▸ **What you should do**: Count the lines in the items below that contain the word "набір", and reply with only that number.

Items from a data source:
►

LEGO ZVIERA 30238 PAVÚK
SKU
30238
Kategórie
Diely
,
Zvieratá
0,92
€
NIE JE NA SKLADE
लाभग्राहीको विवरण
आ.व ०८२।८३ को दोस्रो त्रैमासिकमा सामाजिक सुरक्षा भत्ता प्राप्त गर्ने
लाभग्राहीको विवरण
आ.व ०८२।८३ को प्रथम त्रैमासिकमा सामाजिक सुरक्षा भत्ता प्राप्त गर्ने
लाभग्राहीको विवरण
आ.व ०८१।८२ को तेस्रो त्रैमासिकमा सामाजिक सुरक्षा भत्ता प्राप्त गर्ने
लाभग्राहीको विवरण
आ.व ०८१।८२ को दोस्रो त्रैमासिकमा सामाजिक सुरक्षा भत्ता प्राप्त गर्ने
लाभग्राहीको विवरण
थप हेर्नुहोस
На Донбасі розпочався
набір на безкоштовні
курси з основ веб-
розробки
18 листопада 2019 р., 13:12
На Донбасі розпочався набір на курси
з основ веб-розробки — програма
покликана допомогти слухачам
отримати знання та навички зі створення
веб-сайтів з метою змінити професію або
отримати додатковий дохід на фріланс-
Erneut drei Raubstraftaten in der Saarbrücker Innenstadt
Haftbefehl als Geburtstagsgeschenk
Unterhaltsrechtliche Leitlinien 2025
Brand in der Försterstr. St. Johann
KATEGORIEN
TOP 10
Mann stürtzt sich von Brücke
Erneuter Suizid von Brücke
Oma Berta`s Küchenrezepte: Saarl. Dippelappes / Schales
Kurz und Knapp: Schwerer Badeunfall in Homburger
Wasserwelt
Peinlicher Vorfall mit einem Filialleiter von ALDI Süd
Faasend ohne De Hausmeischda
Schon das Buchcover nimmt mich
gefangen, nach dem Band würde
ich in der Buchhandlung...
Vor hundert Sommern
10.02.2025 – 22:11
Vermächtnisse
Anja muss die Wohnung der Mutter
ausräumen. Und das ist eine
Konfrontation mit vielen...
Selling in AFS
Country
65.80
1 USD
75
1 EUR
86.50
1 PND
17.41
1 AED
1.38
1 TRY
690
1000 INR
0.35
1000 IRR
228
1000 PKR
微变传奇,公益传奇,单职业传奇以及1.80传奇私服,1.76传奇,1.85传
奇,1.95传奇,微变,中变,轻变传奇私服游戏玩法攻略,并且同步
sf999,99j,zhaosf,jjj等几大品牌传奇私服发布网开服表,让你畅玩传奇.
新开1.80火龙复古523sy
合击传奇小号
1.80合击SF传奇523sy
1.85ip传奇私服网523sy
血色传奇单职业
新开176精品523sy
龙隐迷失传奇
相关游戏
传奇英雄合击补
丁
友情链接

◄

▸ **Answer for this exercise**: 2